## WHAT IS NEEDED
Rewrite each block of the material with "One week ago" replaced by "Last week" everywhere it appears, keeping every other line as it is. Leave the pictures out of your answer.

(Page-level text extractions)

──────

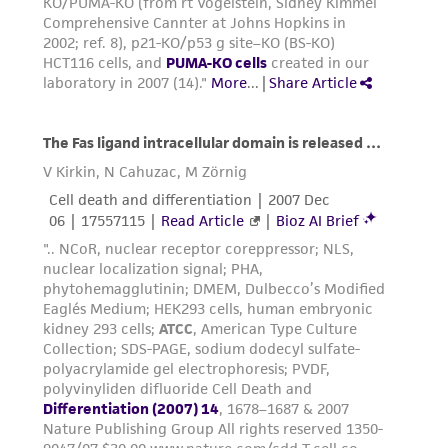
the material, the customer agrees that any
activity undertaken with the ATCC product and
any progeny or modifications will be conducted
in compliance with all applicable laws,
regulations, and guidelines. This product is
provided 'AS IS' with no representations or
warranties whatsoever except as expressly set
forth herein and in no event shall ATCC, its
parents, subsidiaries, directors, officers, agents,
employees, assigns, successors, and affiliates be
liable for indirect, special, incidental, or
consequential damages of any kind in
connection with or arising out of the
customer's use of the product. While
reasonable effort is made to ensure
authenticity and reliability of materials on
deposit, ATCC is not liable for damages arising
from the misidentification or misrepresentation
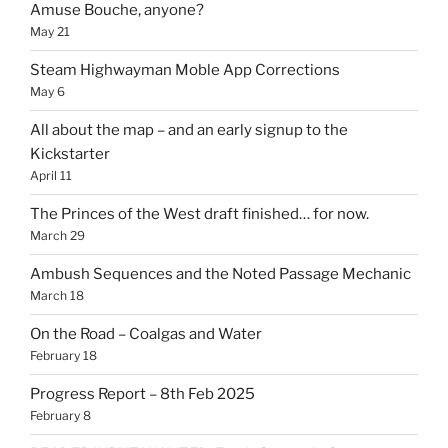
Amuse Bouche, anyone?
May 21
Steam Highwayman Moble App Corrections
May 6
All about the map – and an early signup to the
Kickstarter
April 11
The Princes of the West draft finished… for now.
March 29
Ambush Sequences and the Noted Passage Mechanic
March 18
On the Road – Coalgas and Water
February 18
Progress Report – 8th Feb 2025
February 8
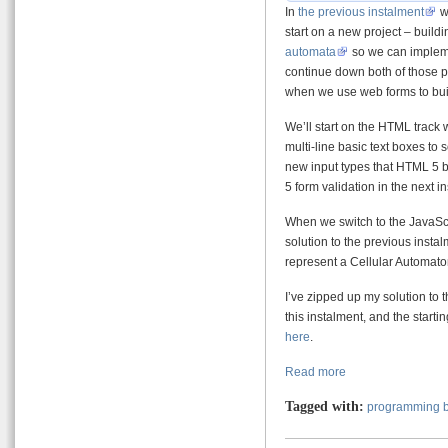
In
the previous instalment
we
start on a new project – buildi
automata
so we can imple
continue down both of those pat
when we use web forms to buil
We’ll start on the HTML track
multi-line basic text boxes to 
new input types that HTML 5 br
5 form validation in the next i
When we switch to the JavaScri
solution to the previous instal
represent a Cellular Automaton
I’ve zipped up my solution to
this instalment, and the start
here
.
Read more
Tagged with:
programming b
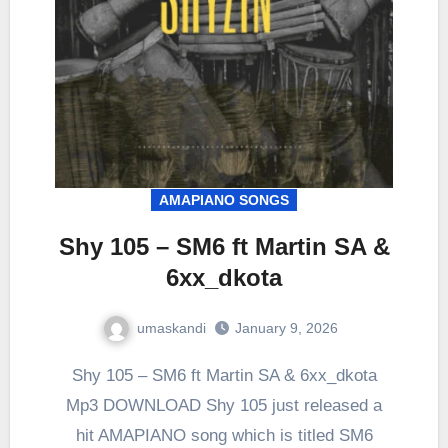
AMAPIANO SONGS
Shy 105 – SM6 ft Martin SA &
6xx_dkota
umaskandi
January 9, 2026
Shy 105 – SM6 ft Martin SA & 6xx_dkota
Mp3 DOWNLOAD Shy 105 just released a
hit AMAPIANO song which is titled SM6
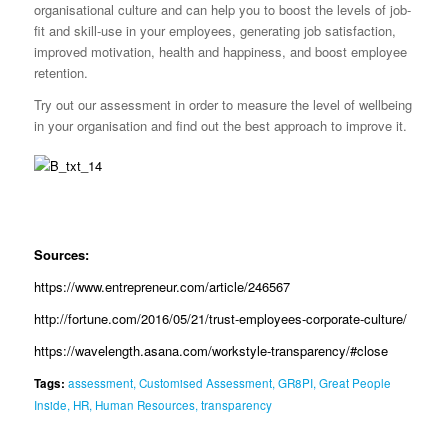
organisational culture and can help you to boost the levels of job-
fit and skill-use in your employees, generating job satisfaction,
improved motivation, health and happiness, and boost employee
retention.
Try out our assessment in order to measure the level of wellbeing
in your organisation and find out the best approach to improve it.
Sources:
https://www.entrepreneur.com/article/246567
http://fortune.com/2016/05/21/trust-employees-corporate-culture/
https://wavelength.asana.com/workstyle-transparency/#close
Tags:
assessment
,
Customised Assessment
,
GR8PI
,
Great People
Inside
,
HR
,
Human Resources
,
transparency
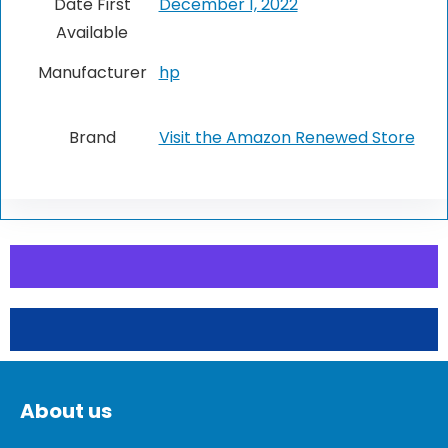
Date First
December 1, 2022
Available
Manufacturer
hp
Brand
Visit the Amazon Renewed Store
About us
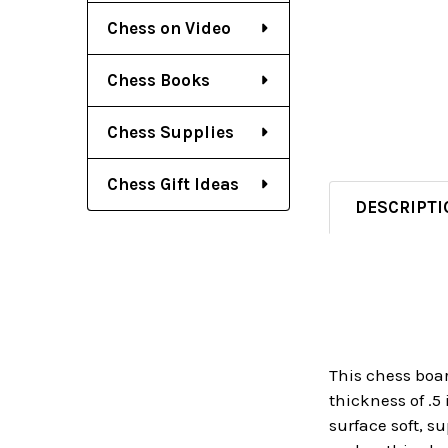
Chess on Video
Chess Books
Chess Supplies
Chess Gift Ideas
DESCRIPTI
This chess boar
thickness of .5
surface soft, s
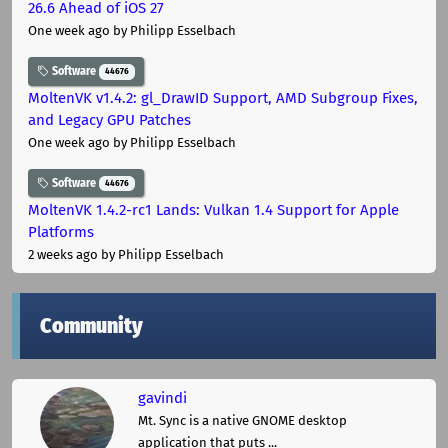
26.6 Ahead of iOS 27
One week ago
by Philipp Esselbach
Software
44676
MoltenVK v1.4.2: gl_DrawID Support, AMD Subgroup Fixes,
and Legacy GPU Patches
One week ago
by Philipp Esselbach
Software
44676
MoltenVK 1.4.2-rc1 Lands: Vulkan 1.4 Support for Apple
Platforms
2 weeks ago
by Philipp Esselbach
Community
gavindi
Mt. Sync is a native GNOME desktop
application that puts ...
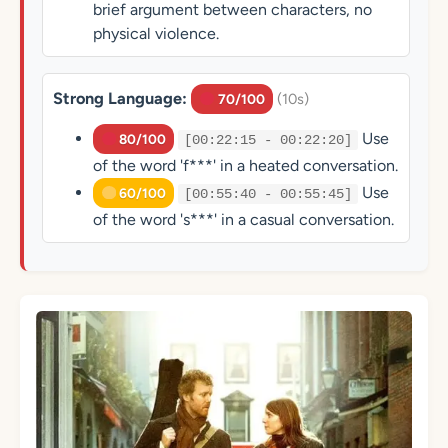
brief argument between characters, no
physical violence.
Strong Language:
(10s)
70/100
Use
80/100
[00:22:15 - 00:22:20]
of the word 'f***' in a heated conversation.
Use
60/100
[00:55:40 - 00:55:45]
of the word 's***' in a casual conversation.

──────

## SOLUTION BELOW
the material, the customer agrees that any
activity undertaken with the ATCC product and
any progeny or modifications will be conducted
in compliance with all applicable laws,
regulations, and guidelines. This product is
provided 'AS IS' with no representations or
warranties whatsoever except as expressly set
forth herein and in no event shall ATCC, its
parents, subsidiaries, directors, officers, agents,
employees, assigns, successors, and affiliates be
liable for indirect, special, incidental, or
consequential damages of any kind in
connection with or arising out of the
customer's use of the product. While
reasonable effort is made to ensure
authenticity and reliability of materials on
deposit, ATCC is not liable for damages arising
from the misidentification or misrepresentation
Amuse Bouche, anyone?
May 21
Steam Highwayman Moble App Corrections
May 6
All about the map – and an early signup to the
Kickstarter
April 11
The Princes of the West draft finished… for now.
March 29
Ambush Sequences and the Noted Passage Mechanic
March 18
On the Road – Coalgas and Water
February 18
Progress Report – 8th Feb 2025
February 8
In
the previous instalment
we
start on a new project – buildi
automata
so we can imple
continue down both of those pat
when we use web forms to buil
We’ll start on the HTML track
multi-line basic text boxes to 
new input types that HTML 5 br
5 form validation in the next i
When we switch to the JavaScri
solution to the previous instal
represent a Cellular Automaton
I’ve zipped up my solution to
this instalment, and the start
here
.
Read more
Tagged with:
programming b
AMAPIANO SONGS
Shy 105 – SM6 ft Martin SA &
6xx_dkota
umaskandi
January 9, 2026
Shy 105 – SM6 ft Martin SA & 6xx_dkota
Mp3 DOWNLOAD Shy 105 just released a
hit AMAPIANO song which is titled SM6
organisational culture and can help you to boost the levels of job-
fit and skill-use in your employees, generating job satisfaction,
improved motivation, health and happiness, and boost employee
retention.
Try out our assessment in order to measure the level of wellbeing
in your organisation and find out the best approach to improve it.
Sources:
https://www.entrepreneur.com/article/246567
http://fortune.com/2016/05/21/trust-employees-corporate-culture/
https://wavelength.asana.com/workstyle-transparency/#close
Tags:
assessment
,
Customised Assessment
,
GR8PI
,
Great People
Inside
,
HR
,
Human Resources
,
transparency
Date First
December 1, 2022
Available
Manufacturer
hp
Brand
Visit the Amazon Renewed Store
About us
Chess on Video
Chess Books
Chess Supplies
Chess Gift Ideas
DESCRIPTI
This chess boar
thickness of .5
surface soft, s
26.6 Ahead of iOS 27
Last week
by Philipp Esselbach
Software
44676
MoltenVK v1.4.2: gl_DrawID Support, AMD Subgroup Fixes,
and Legacy GPU Patches
Last week
by Philipp Esselbach
Software
44676
MoltenVK 1.4.2-rc1 Lands: Vulkan 1.4 Support for Apple
Platforms
2 weeks ago
by Philipp Esselbach
Community
gavindi
Mt. Sync is a native GNOME desktop
application that puts ...
brief argument between characters, no
physical violence.
Strong Language:
(10s)
70/100
Use
80/100
[00:22:15 - 00:22:20]
of the word 'f***' in a heated conversation.
Use
60/100
[00:55:40 - 00:55:45]
of the word 's***' in a casual conversation.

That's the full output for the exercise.